■ **WHAT YOU WILL DO**:
Please tell how many of the lines below contain "evenodd", using only a number.

(Beginning of THE INPUT)

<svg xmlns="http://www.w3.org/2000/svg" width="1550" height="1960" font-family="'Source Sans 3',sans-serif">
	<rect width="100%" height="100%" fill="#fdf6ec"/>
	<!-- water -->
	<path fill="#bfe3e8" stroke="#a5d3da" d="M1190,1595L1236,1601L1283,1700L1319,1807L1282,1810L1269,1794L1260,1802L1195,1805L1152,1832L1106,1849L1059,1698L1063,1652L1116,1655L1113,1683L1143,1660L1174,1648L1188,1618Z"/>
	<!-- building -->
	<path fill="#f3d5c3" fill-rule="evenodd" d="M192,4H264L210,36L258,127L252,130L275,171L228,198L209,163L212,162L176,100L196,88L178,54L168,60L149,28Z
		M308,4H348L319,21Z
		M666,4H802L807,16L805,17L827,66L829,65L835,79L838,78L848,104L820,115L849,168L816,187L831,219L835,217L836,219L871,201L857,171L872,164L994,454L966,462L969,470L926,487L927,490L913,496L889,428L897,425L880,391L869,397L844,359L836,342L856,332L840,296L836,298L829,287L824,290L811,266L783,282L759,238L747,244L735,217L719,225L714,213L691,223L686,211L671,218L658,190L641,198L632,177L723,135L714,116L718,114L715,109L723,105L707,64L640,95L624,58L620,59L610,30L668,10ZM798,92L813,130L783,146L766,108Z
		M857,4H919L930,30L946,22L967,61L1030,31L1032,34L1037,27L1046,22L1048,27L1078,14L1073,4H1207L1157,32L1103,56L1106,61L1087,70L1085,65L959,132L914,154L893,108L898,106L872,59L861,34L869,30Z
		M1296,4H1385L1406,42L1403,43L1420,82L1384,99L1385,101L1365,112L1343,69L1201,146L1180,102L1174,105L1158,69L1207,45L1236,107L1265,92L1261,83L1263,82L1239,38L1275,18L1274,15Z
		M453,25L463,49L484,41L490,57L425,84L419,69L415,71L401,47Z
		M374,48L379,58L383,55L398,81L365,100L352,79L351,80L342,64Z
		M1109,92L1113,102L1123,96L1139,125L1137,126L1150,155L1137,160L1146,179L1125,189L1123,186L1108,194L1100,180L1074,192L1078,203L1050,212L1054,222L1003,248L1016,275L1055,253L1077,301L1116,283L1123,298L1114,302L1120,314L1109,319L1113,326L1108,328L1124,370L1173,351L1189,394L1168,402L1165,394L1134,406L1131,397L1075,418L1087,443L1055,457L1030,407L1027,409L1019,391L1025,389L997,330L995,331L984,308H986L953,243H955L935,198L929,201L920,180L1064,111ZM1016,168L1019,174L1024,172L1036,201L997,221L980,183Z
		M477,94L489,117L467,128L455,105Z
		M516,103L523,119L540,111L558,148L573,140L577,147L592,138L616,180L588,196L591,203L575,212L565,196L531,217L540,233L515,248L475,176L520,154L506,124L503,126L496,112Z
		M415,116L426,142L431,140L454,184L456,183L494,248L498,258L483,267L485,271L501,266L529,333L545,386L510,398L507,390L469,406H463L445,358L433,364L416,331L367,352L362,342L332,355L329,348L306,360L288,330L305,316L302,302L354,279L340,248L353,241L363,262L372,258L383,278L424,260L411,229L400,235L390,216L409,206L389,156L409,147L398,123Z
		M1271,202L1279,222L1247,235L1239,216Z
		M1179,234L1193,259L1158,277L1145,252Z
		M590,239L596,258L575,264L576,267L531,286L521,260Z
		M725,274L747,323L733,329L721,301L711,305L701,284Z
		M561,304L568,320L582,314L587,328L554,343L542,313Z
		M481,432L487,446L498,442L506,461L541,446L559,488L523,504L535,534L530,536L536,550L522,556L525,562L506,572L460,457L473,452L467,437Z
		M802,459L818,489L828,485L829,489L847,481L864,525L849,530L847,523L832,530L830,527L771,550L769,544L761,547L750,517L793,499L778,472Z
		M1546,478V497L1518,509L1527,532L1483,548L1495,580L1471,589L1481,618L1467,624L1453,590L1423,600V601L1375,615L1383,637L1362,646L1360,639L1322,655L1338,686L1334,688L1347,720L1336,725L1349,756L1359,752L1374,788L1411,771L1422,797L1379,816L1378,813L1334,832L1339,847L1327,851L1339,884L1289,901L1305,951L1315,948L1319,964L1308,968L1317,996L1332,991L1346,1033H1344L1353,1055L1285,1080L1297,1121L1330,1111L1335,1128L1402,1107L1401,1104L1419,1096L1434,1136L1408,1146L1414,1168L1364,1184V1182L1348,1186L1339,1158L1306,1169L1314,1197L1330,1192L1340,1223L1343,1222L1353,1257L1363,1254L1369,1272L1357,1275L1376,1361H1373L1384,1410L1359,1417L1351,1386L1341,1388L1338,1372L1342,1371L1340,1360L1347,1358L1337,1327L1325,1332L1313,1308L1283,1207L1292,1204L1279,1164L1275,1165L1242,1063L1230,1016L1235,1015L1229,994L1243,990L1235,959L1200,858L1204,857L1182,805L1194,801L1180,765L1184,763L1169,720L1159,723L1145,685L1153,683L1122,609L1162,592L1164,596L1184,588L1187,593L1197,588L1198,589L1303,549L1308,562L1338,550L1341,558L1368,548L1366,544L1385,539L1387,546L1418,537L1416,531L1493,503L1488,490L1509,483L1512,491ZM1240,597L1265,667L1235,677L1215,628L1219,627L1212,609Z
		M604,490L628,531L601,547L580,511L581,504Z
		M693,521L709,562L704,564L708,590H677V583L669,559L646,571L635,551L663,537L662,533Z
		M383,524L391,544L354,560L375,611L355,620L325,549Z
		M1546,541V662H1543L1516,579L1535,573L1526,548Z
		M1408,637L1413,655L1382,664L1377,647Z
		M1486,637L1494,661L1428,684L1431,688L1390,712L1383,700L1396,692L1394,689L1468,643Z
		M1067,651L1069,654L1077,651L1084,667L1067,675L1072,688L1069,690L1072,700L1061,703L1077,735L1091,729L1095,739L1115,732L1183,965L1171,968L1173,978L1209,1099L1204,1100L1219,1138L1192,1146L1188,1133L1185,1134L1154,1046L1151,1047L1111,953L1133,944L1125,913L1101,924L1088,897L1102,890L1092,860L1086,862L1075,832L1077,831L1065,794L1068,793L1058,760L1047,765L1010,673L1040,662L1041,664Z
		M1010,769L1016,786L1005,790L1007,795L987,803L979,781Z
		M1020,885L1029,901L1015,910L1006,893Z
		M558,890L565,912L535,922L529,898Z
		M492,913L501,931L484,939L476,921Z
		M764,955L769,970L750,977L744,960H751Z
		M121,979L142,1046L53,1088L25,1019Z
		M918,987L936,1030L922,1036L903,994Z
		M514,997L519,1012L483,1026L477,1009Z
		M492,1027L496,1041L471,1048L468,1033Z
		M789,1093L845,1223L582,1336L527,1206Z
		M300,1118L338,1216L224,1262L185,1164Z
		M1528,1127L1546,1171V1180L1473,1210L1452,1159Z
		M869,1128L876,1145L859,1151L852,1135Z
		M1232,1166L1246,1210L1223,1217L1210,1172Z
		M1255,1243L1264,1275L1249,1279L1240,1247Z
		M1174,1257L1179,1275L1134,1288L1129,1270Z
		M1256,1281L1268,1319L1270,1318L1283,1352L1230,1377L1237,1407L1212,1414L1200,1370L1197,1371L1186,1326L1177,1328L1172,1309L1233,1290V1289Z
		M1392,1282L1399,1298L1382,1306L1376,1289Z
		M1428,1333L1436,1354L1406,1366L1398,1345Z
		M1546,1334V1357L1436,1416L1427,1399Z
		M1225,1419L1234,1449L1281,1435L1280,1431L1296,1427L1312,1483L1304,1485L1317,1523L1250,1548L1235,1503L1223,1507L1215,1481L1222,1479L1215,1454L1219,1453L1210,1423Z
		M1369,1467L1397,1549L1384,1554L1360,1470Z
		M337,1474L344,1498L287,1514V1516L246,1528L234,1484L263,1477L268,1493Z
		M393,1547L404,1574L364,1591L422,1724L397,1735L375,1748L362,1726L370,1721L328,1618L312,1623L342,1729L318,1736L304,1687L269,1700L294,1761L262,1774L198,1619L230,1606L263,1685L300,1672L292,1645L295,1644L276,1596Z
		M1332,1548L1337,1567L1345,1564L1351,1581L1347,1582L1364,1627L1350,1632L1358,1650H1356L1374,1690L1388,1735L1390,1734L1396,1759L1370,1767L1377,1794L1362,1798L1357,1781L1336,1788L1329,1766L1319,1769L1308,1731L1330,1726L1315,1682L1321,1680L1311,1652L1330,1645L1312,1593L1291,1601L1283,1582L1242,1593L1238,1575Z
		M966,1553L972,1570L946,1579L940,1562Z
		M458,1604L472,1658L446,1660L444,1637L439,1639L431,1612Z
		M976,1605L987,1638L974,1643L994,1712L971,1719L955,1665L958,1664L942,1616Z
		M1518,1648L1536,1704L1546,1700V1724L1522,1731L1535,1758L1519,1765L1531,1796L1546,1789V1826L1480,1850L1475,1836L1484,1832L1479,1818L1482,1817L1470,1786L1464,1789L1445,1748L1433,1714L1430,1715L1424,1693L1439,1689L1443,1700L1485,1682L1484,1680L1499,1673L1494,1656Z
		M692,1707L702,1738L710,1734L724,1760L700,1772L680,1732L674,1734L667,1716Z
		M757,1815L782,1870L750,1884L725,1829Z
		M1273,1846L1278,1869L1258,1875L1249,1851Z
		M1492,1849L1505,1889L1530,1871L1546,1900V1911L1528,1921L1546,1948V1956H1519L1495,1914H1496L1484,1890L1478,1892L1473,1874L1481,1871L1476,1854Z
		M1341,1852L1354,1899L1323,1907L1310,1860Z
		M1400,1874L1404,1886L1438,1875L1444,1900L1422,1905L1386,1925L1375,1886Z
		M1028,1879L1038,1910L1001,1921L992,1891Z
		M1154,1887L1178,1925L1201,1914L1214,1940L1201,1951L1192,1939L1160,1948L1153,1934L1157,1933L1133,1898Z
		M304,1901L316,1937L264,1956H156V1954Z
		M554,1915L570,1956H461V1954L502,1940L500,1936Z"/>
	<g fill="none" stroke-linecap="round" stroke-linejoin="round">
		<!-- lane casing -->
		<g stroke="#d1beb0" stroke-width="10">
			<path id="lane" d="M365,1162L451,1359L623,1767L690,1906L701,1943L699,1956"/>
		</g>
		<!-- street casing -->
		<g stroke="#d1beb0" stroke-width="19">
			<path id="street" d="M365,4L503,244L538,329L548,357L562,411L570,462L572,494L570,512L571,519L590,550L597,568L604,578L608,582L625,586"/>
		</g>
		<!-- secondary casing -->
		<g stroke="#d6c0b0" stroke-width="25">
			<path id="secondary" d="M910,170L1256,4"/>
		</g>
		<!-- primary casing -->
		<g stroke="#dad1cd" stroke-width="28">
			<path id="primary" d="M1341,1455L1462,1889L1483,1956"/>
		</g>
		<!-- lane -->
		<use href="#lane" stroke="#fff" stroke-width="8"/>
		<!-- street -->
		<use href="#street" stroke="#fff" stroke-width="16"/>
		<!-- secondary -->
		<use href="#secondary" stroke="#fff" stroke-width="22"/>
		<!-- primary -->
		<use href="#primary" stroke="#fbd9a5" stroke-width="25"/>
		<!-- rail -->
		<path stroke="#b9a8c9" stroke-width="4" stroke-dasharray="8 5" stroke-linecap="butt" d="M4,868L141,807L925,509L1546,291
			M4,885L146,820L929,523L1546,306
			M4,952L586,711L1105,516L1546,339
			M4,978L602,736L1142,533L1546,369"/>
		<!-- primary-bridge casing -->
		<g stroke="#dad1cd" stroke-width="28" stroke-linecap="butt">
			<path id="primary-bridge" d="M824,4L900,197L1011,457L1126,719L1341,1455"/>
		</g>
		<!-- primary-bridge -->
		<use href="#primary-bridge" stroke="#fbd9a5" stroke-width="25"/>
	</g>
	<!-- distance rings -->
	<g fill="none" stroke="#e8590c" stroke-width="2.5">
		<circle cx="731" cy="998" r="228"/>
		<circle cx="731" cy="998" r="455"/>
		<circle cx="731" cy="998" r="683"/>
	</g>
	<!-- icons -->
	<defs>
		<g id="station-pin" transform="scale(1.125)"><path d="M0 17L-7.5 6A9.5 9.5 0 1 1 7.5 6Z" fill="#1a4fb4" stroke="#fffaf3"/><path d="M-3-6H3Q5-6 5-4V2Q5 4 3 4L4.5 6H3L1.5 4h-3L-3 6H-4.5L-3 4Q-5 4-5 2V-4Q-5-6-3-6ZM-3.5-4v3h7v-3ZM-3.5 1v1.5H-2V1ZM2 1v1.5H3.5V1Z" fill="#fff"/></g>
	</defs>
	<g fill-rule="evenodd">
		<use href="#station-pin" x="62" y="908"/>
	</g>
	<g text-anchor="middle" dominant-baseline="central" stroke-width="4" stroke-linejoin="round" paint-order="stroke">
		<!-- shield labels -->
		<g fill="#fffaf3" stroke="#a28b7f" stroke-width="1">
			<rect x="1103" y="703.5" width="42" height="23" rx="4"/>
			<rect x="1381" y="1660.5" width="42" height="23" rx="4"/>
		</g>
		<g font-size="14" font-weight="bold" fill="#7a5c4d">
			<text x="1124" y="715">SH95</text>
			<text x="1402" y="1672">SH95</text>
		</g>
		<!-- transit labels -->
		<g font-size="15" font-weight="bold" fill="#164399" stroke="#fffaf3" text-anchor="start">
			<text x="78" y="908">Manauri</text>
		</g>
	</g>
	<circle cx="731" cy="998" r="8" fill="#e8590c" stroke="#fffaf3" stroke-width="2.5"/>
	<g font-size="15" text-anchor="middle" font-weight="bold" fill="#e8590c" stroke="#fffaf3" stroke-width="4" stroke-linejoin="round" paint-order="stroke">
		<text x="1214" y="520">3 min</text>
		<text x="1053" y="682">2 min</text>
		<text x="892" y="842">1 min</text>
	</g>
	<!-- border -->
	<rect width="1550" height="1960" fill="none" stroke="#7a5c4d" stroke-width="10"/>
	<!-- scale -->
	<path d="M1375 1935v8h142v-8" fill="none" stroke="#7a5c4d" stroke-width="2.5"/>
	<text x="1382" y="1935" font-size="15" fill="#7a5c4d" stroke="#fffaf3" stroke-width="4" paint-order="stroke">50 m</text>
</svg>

(End of THE INPUT)

■ **TASK OUTPUT**:
2